How Adaptive Sourcing and Digital Transformation Will Put You In The Winners Circle

Author

Ben Kerschberg, Contributor

June 1, 2015

The realities of digital business put most companies on their heels. Few are ready for the technology and business shifts that will define the next generation of market leaders. New technologies–from social to mobile to cloud to digital to analytics–now help answer business questions. However, an enterprise needs the correct amount of human stewardship and IT sourcing to seize the ring that digital business represents.

Martin Gill, VP Principal Analysis at Forrester, recently wrote an article that deserves attention: Why Most Digital Transformations Will Fail (And How To Make Sure Yours Doesn’t). I am more optimistic than Gill.

Gill notes that digital leadership is no longer just about the CEO. One-third of CEOs told Forrester that they previously set digital strategy — a serious misuse of their time and resources. Meanwhile, only 21% of executives say that their CEO sets a clear strategy that focuses on customers. There’s a serious disconnect there. However, this speaks to flawed execution, not misguided strategy.

Let’s take a closer look.

CEOs realize their shortcomings and look increasingly to their CIOs for solutions. According to The Economist, 75% of CEOs want their CIOs to play advisory business strategy roles in the C-suite. IT alone is just table stakes. Moreover, economic performance for organizations whose CIOs were part of overall development strategy outpace their competition by 2:1. CIOs are in the position to understand best what, where, and how new technology can accelerate strategic innovation. For the CIO, this transition from IT to business strategy not only helps drive digital transformation, but can also make his career.

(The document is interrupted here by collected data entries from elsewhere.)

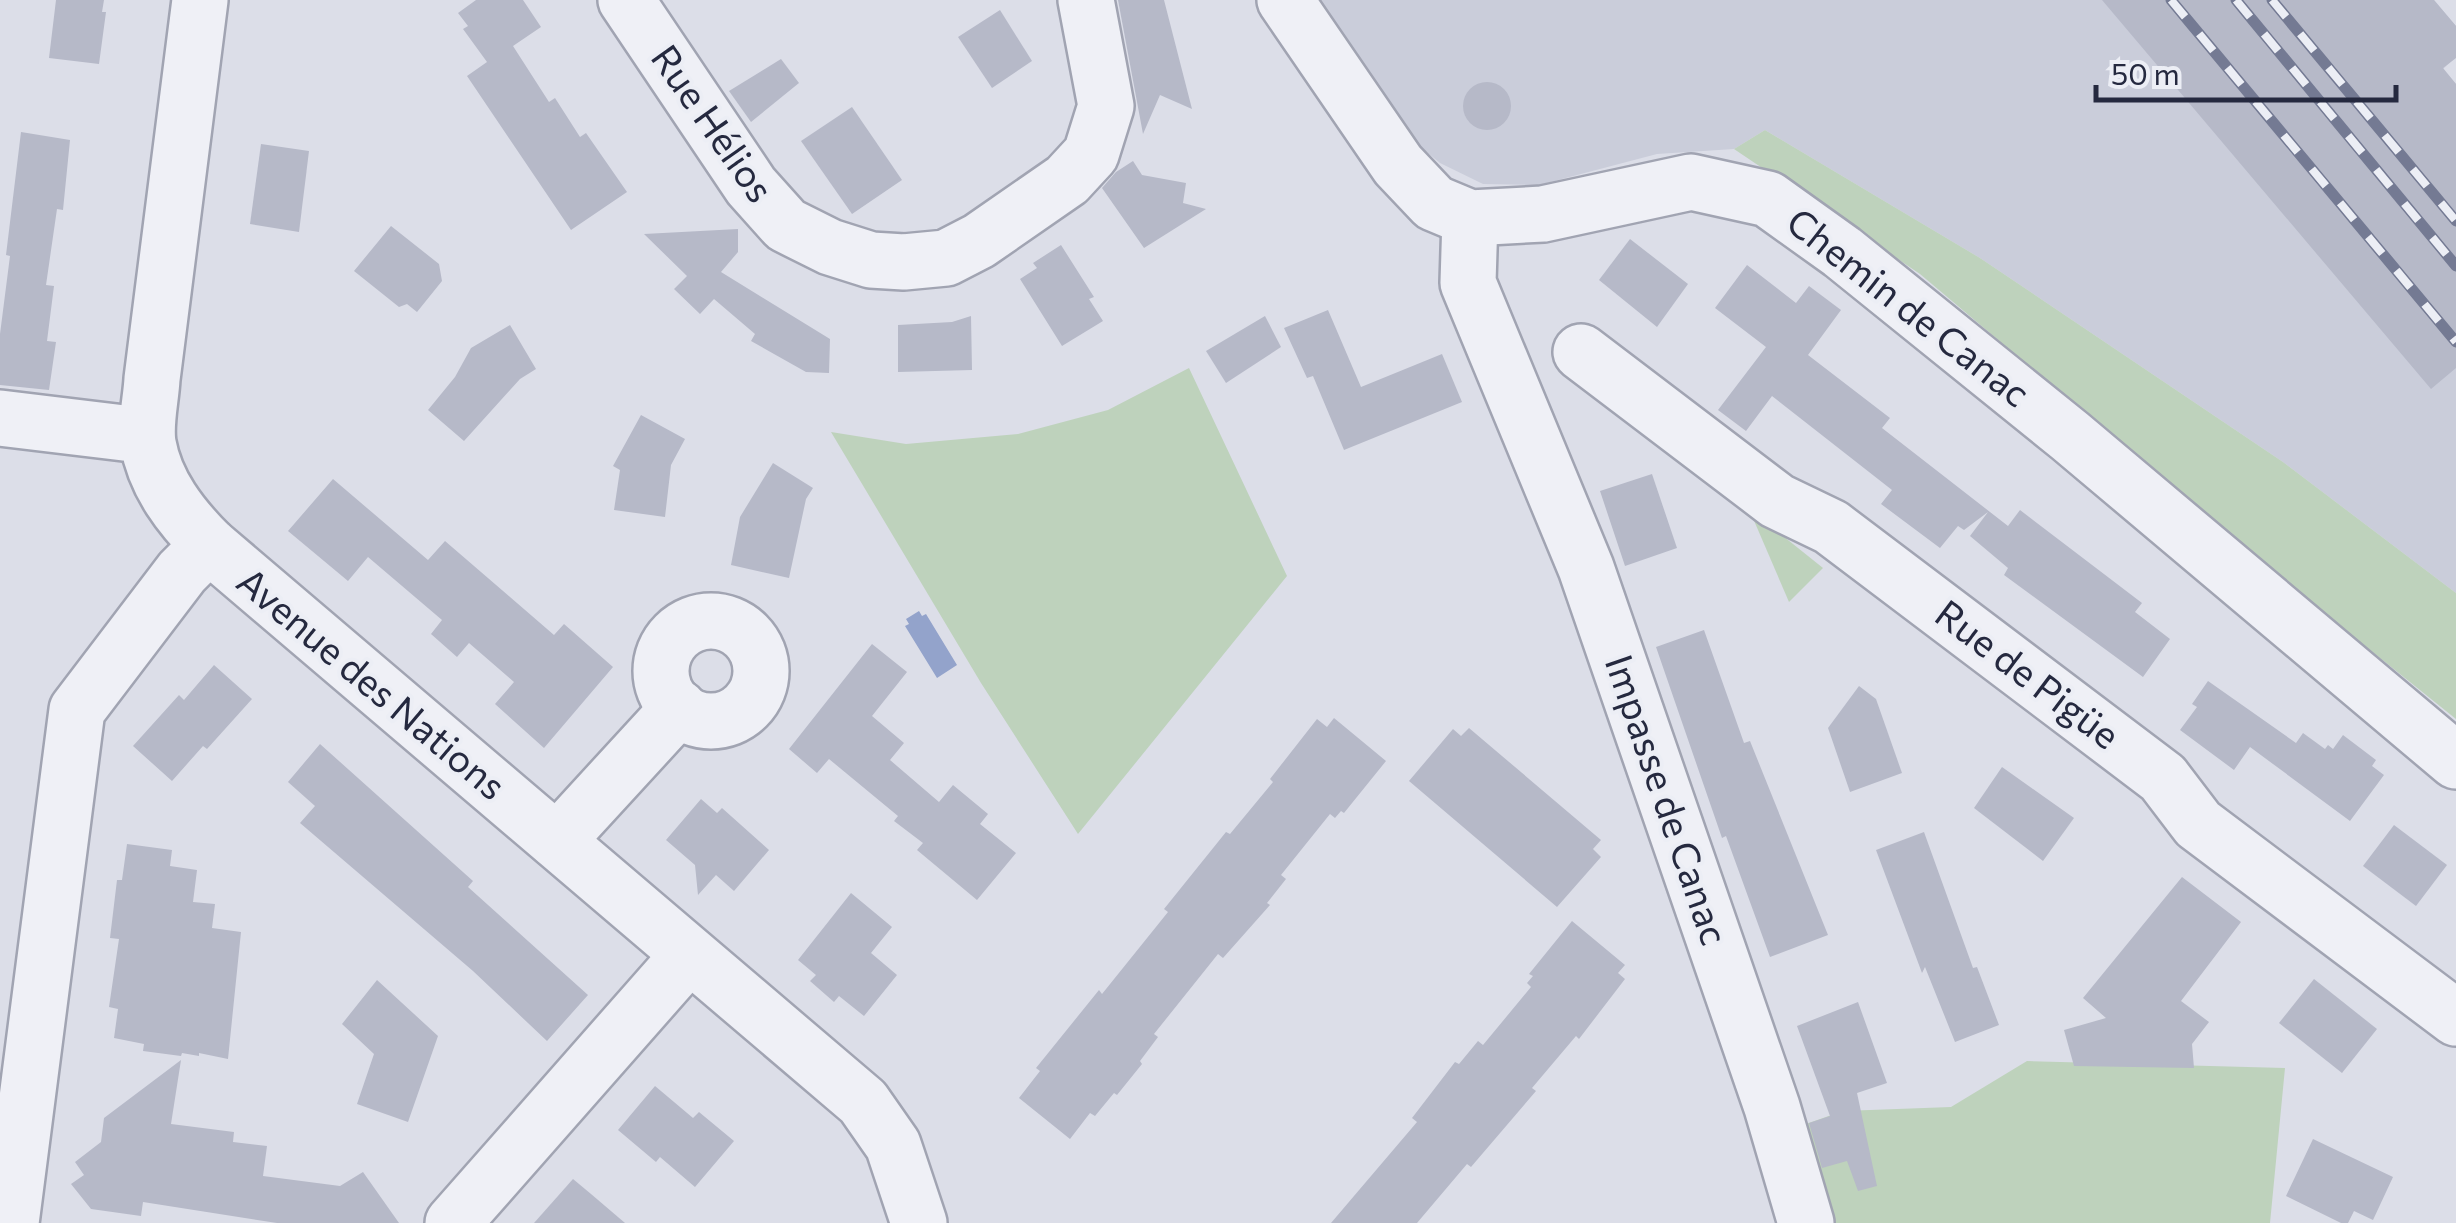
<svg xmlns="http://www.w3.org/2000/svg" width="2456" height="1223" viewBox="0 0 2456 1223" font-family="Commissioner,sans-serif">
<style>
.built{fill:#cacdda}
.green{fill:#bed2bc}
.water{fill:#93a3cb}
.building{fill:#b6b9c8}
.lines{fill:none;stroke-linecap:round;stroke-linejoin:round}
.minor-casing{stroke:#a1a4b2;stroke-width:60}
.minor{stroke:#eff0f6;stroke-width:55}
.rail-casing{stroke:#747a93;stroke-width:11}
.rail{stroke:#eceef5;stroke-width:8;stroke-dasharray:22;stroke-linecap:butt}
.labels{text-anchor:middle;stroke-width:8;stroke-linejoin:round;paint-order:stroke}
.street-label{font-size:38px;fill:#25293f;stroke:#eceef5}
</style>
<rect width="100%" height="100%" fill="#dcdee8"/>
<!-- built -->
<polygon class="built" points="1320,0 2434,0 2456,26 2456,57 2443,69 2456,84 2456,593 2283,462 1980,258 1765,130 1734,149 1657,154 1539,185 1483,184 1440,163 1399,129"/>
<!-- green -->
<g class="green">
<polygon points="1765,130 1980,258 2283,462 2456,593 2456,719 2273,572 1920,274 1734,149"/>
<polygon points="1189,368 1287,576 1078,834 981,683 831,432 906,444 1018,434 1108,410"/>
<polygon points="1749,509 1823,568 1789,602"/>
<polygon points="2027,1061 2285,1068 2270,1223 1829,1223 1803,1125 1843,1111 1951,1107"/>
</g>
<!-- water -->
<polygon class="water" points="919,611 922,616 926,614 957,665 937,678 905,626 909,624 906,619"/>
<!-- building -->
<g class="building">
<polygon points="56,0 104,0 102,12 106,12 99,64 49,58"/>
<polygon points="476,0 523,0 541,27 513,46 549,102 555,98 580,137 586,133 627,192 571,230 467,76 487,62 463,29 468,26 458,13"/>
<polygon points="1118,0 1164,0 1192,109 1160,95 1143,134"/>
<polygon points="2102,0 2434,0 2456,26 2456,58 2443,68 2456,84 2456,368 2431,389"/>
<polygon points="1000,10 1032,61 992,88 958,37"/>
<polygon points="781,59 799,83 751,122 729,91"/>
<circle cx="1487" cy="106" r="24"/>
<polygon points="852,107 902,180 852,214 801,141"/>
<polygon points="21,132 70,140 63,210 57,209 46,285 54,286 47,341 56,342 49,390 0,385 0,334 10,256 6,255"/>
<polygon points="261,144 309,151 299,232 250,224"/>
<polygon points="1133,161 1142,175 1186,183 1183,203 1206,209 1144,248 1102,188 1116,172"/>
<polygon points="391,226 439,264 442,281 417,312 407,304 399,307 354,271"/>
<polygon points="738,229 738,252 721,272 830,339 829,373 806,372 751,341 755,334 714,299 700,314 674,289 687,276 644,234"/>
<polygon points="1630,239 1688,284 1657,327 1599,280"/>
<polygon points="1061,245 1094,297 1089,299 1103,321 1062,346 1020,279 1037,268 1033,263"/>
<polygon points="1747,265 1796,303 1809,286 1841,310 1808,355 1890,418 1882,428 2008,526 2020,510 2142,603 2135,612 2170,639 2143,677 2004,575 2008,568 1970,536 1988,512 1964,530 1958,526 1940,548 1881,504 1892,490 1772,396 1746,431 1718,410 1766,347 1715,308"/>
<polygon points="1328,310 1361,387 1442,354 1462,402 1344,450 1313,376 1307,378 1284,328"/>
<polygon points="971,316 972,370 898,372 898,325 952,322"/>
<polygon points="1265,316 1281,347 1226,383 1206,351"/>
<polygon points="510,325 536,369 520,379 464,441 428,410 455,377 471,348"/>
<polygon points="641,415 685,439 671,465 665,517 614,510 620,470 613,466"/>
<polygon points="773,463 813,488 806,499 789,578 731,565 740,517"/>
<polygon points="1652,474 1677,548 1625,566 1600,491"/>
<polygon points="333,479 428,560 445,541 554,635 564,624 613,667 544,748 495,704 514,682 469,643 457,657 431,634 442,620 368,557 348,581 288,531"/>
<polygon points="1704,630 1744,743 1750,741 1828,935 1770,957 1726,836 1722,838 1656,647"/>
<polygon points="872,644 907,672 872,716 904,743 890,760 939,802 953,785 988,814 980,824 1016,853 977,900 917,850 923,843 894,821 898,816 829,759 817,773 789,749"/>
<polygon points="214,665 252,699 207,749 203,746 172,781 133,746 179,695 184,700"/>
<polygon points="2208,681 2296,743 2303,733 2325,749 2328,745 2333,749 2343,735 2376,760 2372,766 2384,775 2350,821 2250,747 2234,770 2180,730 2197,707 2192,704"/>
<polygon points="1859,686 1876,699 1902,773 1850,792 1828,728"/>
<polygon points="1334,718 1386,761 1344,813 1341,811 1335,818 1330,814 1281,875 1286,879 1267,903 1270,905 1223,958 1218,954 1154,1034 1158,1037 1140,1061 1142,1064 1117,1095 1114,1093 1095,1116 1090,1113 1070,1139 1019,1098 1040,1071 1036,1068 1099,990 1102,994 1168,912 1164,909 1226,832 1230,834 1273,782 1270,779 1317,719 1327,727"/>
<polygon points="1469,728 1601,840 1593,849 1601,857 1557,907 1409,781 1453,729 1461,736"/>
<polygon points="320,744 473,881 468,887 588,995 547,1041 473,971 300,823 315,806 288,782"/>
<polygon points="2002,767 2074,818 2043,861 1974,808"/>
<polygon points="701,799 717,813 722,808 769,850 734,891 716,875 698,895 695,865 666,840"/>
<polygon points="2394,825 2447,865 2416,906 2363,866"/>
<polygon points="1924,832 1973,968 1977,967 1999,1025 1955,1042 1925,967 1922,973 1876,850"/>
<polygon points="127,844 172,850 170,866 197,870 193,902 215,904 212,928 241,932 228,1059 199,1053 199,1056 182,1053 181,1056 143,1051 144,1044 114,1038 118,1009 109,1007 119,939 110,938 117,880 122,880"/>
<polygon points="2182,877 2241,922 2181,1001 2209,1022 2192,1044 2194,1068 2074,1066 2064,1030 2106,1018 2083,998"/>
<polygon points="851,893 892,927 871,953 897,975 864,1016 839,996 834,1002 810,981 816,975 798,960"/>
<polygon points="1572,921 1625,965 1618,973 1625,979 1579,1039 1576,1036 1532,1088 1536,1091 1471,1167 1467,1164 1417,1223 1331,1223 1417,1122 1412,1118 1455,1062 1459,1064 1478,1041 1483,1045 1531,987 1527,983 1533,976 1529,974"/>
<polygon points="2314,979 2377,1029 2342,1073 2279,1023"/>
<polygon points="377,980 438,1036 408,1122 357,1104 374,1054 342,1024"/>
<polygon points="1858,1002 1887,1083 1857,1093 1877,1186 1858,1191 1847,1161 1822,1168 1809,1123 1830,1116 1797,1026"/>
<polygon points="181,1060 171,1124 234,1132 233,1142 267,1146 263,1176 340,1186 363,1172 399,1223 277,1223 143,1202 141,1216 91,1209 71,1184 84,1175 75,1162 101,1142 104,1118"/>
<polygon points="655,1086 693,1118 699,1112 734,1141 695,1187 660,1157 656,1162 618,1130"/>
<polygon points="2313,1139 2393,1177 2373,1220 2354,1211 2348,1223 2341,1223 2286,1196"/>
<polygon points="573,1179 591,1194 625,1223 534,1223"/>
</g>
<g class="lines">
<defs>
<g id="minor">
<path d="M200 0 152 379C151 399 145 423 148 443 155 484 181 517 209 545L863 1102 893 1145 919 1223"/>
<polyline points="626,0 751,186 786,225 830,247 871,260 904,262 946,258 979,241 1067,180 1091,154 1106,106 1086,0"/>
<polyline points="1285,0 1398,165 1434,203 1470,218 1543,214 1691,182 1768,199 1842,252 2070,436 2456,761"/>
<polyline points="1470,218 1468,283 1586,568 1772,1107 1806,1223"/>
<polyline points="1581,352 1777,501 1831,527 2163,778 2198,824 2456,1018"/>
<polyline points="0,418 124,433"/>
<circle cx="711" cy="671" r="50"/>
<polyline points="557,841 679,708"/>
<polyline points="11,1223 77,710 182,572 209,545"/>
<polyline points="453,1223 689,955"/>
</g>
</defs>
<!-- minor casing -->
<use href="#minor" class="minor-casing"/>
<!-- minor -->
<use href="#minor" class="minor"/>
<defs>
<g id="rail">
<polyline points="2171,0 2456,342"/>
<polyline points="2236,0 2456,266"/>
<polyline points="2272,0 2456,221"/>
</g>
</defs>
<!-- rail casing -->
<use href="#rail" class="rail-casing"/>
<!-- rail -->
<use href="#rail" class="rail"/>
</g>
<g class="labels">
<!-- street labels -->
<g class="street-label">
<text transform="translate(712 124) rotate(55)" y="13">Rue Hélios</text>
<text transform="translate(1908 308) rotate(38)" y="13">Chemin de Canac</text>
<text transform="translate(2027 675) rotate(37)" y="13">Rue de Pigüe</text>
<text transform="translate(371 684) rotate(40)" y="13">Avenue des Nations</text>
<text transform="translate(1666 800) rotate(71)" y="13">Impasse de Canac</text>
</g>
</g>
<!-- scale -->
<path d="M2096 85v15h300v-15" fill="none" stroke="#25293f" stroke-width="5"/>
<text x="2111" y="85" font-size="30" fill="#25293f" stroke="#eceef5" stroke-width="8" paint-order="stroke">50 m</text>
</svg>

Let’s consider a real-life sourcing example. Imagine an executive in a medium-sized midwestern city (i.e. not in a technology belt). He has been charged with spearheading a project that requires a healthy number of iOS developers. Locally, that particular skill is rare; supply does not even approximate the demand for this particular project alone. In years past, that executive had various options. He could move forward with limited supply and obtain a sub-par result. He could outsource the project abroad and hope the talent really exists. He could go through the time-consuming (and profit-eating) motions of finding an iOS shop. None of those options is viable in today’s business world. Martin Gill suggests that a new way is needed, including open innovation, to move forward the project quickly, cheaply, and with outstanding results.

Crowdsourcing has allowed enterprises to tap into millions of expert data scientists, developers, and designers worldwide to solve issues ranging from building CRM applications that allow established, non-technology-based companies to fundamentally change the way they work with their customers to changing the way in which Harvard Medical School conceives of its research in immunogenomics — a world-class shift.

In the iOS example above, there is no longer what one might label ‟just” a local search. From one’s office, one can find among a crowdsourcing community of expert iOS developers (global supply) to meet local demand. Moreover, seven iOS developers in five different locations can work together by means of cloud-based platforms to provide a solution for an agile competitive enterprise built to adapt.

CIOs focused on business results should pilot the use of these expert communities to get a competitive edge while reducing development cost and implementation efforts. Finally, innovation is not a one-stop rodeo. Rather, innovation cycles discover novel courses of action over time. The enterprise constantly gathers this knowledge in order to develop innovative courses of action that make the company built to adapt over the long term.

Crowdsourcing is the most effective way of sourcing IT in order to adapt over the short and long term. Moreover, crowdsourcing achieves something profound — it eliminates corporate boundaries in the era of digital business. The notion of looking merely inside the enterprise no longer passes muster. One must also look over the horizon to find the finest global talent available.

Crowdsourcing is not a new process, but it is relatively new to IT sourcing. With the cloud as a medium to look outward to the crowd, crowdsourcing has exploded. Tapping into the community collective offers an agile, low-cost sourcing option to meet demand, corporate goals, and the need to innovate. Costs are dramatically lower than other such as outsourcing or a full-time employee.

Crowdsourcing provides the means to bypass the linear IT sourcing process of the past in favor of agility. The greatest paradigm shift in IT since the Internet’s ubiquity has not been purely tactical, but rather a strategic means of effectively shifting innovation paradigms in the manner undertaken by Harvard Medical School in immunogenomics or how the International Space Station now aligns its solar arrays to capture energy within highly prescribed limitations. These are “extreme value outcomes” never even conceived of by those who posed the question to be solved.

Traditional innovation between four walls no longer suffices for a company to compete on equal footing with adaptive competitors around the globe. Why? Because its four walls are gone. Outside lies a big world with millions of experts ready to solve your most pressing business challenges. The promise of IT sourcing has never been as strategic and accessible. What are you waiting for?